As I fear that some of you may have mistakenly taken Biden’s words for face value, I thought I owed it to myself and to you all to give you my humble rendition of the events leading to embarrassing debacle in Afghanistan, albeit one of the darkest chapters in the political history of this nation. As part of this endeavor, I thought it would be best to start with some historic prefacing to this week’s tragedy as follows.

So, America’s war in Afghanistan began following the terrorist attack to the United States on September 11, 2001. The objective, back in the day, as simple as retaliating against Osama Bin Laden and his jihadist terrorist organization al-Qaeda known to be the perpetrators of the 9-11 attack.

At the time also, U.S. intelligence knew that Afghanistan was home to some of the world’s leading terrorist groups which included al-Qaeda, the Taliban, ISIS, and other Islamic extremist organizations pledging to destroy the West’s superpower, their supreme enemy, the United States of America. Yes, the U.S., it’s NATO allies and, for that matter, the world knew that Afghanistan, simply put, was a beehive of Islamic extremists– a compilation of jihadist fanatics composed by the worse of the worse.

To do.
From the passage on the war in Afghanistan, quote word for word the part that opens with "At the time" and closes with "of the worse.". The lines that come next were taken from a separate source.

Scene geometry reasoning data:
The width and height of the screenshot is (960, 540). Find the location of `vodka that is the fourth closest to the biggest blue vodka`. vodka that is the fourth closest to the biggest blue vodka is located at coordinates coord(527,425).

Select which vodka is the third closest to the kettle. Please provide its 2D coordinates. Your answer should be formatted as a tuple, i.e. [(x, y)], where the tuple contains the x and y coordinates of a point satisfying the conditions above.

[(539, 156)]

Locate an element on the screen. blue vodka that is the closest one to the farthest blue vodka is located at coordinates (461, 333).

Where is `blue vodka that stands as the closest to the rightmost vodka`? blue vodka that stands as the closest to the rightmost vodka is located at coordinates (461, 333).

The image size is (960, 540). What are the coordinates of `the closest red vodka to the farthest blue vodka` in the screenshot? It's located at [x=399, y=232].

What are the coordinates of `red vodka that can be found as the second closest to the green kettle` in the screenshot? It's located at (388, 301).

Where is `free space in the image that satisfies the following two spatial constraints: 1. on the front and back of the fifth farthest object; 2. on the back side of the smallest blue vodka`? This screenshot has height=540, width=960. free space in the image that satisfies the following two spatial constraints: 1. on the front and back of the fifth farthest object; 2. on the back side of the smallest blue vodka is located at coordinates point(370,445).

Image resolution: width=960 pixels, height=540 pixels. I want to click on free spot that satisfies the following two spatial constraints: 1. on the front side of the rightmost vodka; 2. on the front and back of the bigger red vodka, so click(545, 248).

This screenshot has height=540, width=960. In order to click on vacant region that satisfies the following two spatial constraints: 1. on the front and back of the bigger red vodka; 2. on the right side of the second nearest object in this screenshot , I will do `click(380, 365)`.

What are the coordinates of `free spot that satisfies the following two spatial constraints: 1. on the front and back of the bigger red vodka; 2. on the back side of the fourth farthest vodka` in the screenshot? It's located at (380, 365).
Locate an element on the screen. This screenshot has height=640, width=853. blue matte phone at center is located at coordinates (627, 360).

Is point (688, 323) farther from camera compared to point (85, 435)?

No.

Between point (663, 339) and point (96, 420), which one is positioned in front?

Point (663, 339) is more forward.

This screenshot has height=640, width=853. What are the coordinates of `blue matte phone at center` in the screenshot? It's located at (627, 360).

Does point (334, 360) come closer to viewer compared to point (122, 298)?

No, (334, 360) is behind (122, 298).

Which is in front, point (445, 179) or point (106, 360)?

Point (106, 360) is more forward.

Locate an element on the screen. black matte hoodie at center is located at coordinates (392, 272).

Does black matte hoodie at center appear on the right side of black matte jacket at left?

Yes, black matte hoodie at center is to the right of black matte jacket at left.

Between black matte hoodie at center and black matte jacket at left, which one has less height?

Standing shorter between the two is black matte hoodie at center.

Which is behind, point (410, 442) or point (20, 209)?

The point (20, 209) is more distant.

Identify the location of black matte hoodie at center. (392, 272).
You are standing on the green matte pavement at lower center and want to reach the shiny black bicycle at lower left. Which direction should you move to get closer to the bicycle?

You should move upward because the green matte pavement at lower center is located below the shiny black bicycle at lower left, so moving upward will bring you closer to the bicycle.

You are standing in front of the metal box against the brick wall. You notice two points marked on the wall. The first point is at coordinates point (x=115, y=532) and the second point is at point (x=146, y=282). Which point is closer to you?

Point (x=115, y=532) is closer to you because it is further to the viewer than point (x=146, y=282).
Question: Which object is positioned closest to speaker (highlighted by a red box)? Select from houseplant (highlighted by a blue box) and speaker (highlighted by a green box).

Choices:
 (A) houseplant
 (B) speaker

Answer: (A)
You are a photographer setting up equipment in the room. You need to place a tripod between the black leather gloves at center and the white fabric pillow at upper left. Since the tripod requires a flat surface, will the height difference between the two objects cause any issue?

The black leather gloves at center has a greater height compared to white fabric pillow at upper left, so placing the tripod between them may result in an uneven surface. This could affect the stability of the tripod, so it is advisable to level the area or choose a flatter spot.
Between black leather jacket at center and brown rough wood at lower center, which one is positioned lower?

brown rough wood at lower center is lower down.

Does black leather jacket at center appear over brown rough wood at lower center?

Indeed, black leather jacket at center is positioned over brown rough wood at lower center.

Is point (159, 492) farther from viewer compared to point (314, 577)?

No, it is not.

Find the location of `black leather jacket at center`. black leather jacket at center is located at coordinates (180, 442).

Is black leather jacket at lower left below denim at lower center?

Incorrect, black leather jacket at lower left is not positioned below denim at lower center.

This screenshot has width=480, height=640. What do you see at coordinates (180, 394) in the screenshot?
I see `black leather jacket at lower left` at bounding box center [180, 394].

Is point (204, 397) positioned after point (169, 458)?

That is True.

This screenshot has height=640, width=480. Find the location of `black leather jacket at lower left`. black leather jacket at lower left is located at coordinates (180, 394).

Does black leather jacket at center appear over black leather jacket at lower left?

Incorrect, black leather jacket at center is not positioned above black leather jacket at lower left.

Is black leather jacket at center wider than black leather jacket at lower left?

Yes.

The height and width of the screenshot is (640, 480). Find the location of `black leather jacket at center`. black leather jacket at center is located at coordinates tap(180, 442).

Completed exercise.
At the time also, U.S. intelligence knew that Afghanistan was home to some of the world’s leading terrorist groups which included al-Qaeda, the Taliban, ISIS, and other Islamic extremist organizations pledging to destroy the West’s superpower, their supreme enemy, the United States of America. Yes, the U.S., it’s NATO allies and, for that matter, the world knew that Afghanistan, simply put, was a beehive of Islamic extremists– a compilation of jihadist fanatics composed by the worse of the worse.